## Source extract
Nanine Paris Chevé (25 May 1800 – 28 June 1868) was a French music theorist and author. Along with her husband Émile-Joseph-Maurice Chevé and brother Aimé Paris, she developed a music notation system known as Galin-Paris-Chevé system, which also called as Time-Names System.

==Biography==
Born as Nanine Elisabeth on 25 May 1800 in Quimper, France, Nanine Paris was the daughter of Amant Paris and Corentine Charlotte Vacherot. She showed interest on the musical ideas of Pierre Galin. She worked on the practical aspects of the musical ideas of Pierre Galin. With the help of her brother Aimé Paris, she put the musical theories of Pierre Galin into more practical through teaching the rhythm notation with use of time-value system.

In 1839, she married French music theorist and music teacher Émile-Joseph-Maurice Chevé who was the student of Aimé Paris.

A musical notation system, known as Galin-Paris-Chevé method, was jointly developed by her along with her husband and brother. In collaboration with her husband, she later published two important musical works, Elementary Method of Vocal Music (1844) and Elementary Method of Harmony in two parts (1845 and 1846).

She died on 28 June 1868 in Bois-Colombes, Paris.

## Exercises to complete
1. Transcribe the stretch of the Nanine Paris Chevé text from "A musical notation" through "in Bois-Colombes, Paris." word for word.
2. According to the Nanine Paris Chevé text, in what year did she marry Émile-Joseph-Maurice Chevé?
The listing isn't needed for any of this.

## Dataset extract
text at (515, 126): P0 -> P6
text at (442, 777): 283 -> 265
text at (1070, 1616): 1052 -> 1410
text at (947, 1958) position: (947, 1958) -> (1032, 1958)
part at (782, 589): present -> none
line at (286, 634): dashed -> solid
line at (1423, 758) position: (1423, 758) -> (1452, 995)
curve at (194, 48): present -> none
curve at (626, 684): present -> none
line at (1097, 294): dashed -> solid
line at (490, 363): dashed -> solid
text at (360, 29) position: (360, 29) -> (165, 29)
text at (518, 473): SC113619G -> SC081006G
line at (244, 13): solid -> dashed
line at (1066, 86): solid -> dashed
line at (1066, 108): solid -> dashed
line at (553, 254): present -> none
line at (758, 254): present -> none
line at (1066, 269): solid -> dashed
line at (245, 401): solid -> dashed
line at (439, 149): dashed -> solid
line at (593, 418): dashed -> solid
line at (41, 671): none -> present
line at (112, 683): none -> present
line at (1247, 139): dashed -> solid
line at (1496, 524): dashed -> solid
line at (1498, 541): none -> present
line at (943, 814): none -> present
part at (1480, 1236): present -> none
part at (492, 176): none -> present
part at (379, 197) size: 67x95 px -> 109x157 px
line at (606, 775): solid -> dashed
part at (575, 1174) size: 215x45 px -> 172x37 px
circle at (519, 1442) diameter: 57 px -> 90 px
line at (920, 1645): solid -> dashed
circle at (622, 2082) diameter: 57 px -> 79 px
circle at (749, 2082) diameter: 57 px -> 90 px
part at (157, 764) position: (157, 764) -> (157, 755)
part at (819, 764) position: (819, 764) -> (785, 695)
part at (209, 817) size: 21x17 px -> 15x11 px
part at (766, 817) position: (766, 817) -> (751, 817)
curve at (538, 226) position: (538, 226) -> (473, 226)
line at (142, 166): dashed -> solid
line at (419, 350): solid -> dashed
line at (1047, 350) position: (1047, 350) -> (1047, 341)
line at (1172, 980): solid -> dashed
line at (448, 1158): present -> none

## Task-by-task answers
1.
A musical notation system, known as Galin-Paris-Chevé method, was jointly developed by her along with her husband and brother. In collaboration with her husband, she later published two important musical works, Elementary Method of Vocal Music (1844) and Elementary Method of Harmony in two parts (1845 and 1846).

She died on 28 June 1868 in Bois-Colombes, Paris.

2. 1839